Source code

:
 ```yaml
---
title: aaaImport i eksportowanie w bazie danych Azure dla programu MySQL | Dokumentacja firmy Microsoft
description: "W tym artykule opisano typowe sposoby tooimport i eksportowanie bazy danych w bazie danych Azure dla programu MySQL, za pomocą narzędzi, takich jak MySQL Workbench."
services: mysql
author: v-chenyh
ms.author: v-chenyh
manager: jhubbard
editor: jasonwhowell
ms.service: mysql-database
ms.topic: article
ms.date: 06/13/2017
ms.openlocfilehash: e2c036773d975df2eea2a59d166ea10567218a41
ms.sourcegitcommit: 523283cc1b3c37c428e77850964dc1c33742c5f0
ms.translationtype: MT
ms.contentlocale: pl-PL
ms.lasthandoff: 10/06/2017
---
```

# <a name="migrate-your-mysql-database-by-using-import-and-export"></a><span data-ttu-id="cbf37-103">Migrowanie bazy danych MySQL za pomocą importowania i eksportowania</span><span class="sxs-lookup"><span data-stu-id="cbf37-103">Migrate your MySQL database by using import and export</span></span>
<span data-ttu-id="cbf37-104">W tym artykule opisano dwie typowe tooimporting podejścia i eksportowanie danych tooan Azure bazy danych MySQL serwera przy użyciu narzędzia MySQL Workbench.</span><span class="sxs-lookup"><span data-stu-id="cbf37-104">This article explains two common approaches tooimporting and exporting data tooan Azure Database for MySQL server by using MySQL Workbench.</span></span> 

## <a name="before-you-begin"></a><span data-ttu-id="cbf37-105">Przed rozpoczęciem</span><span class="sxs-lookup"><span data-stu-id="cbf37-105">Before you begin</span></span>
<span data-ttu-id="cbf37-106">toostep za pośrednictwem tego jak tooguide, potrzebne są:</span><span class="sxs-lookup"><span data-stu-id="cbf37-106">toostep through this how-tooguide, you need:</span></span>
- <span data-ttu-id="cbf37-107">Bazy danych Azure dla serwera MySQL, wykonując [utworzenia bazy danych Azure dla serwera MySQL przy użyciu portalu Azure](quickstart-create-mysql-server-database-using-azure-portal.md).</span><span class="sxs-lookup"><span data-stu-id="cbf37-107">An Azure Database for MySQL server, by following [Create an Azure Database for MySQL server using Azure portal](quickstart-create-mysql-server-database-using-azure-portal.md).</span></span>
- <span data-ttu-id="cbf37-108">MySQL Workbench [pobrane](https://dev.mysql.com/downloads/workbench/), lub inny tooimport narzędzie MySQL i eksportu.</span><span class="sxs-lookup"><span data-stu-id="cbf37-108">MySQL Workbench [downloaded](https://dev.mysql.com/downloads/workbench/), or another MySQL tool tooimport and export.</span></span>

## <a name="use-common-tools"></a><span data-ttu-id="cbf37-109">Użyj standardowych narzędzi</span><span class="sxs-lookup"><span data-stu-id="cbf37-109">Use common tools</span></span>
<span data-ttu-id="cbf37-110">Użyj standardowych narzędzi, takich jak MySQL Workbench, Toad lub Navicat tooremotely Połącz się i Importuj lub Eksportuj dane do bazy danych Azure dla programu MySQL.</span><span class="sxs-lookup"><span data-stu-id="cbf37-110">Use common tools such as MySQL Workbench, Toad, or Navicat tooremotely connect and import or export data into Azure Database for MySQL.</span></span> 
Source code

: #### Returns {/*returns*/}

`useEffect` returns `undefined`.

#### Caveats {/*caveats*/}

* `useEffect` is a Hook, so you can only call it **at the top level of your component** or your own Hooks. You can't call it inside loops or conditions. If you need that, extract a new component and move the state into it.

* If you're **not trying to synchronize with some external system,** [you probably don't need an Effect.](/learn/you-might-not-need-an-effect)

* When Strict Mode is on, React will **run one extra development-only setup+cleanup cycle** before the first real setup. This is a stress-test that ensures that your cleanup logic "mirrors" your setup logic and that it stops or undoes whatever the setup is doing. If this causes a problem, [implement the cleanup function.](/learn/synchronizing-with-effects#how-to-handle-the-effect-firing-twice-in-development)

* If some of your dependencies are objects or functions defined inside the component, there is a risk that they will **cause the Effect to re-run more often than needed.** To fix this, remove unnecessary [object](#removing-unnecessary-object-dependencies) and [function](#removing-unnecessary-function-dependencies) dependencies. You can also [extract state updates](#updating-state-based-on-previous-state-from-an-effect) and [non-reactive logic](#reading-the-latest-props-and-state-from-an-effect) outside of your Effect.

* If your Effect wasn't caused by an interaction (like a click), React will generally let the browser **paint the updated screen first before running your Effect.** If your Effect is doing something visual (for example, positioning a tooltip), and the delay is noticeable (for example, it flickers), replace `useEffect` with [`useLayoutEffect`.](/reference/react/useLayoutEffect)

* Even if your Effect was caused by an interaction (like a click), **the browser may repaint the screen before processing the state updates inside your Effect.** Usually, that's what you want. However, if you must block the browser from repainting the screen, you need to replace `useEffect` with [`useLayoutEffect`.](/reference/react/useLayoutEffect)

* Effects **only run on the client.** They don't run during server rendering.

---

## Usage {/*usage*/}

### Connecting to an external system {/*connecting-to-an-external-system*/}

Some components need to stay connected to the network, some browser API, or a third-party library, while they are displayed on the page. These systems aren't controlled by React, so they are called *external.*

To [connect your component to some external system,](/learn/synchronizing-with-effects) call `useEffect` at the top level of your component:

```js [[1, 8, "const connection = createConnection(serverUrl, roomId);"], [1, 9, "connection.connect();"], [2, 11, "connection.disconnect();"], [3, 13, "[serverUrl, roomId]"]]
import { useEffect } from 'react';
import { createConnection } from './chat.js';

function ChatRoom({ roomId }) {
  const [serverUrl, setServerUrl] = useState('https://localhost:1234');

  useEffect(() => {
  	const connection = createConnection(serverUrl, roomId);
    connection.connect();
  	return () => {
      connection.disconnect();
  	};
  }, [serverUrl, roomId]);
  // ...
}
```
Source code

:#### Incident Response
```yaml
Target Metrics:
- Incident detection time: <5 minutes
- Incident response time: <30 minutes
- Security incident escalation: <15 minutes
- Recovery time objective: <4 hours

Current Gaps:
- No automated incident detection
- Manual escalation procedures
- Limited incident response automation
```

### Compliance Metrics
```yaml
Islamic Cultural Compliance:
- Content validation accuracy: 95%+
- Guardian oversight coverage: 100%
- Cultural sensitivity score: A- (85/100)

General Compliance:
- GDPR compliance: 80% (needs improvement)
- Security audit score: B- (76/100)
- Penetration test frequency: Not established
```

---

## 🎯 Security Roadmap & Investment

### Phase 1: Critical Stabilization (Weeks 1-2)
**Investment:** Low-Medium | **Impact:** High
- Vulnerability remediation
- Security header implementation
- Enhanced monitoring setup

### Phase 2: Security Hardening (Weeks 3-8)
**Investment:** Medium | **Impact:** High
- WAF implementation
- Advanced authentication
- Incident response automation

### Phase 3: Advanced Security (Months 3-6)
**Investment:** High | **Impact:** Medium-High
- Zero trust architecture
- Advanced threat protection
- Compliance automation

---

**Work instruction**
Check every line of the entries for the string "useLayoutEffect". Give only the number of lines that hold it.

**Written solution**
2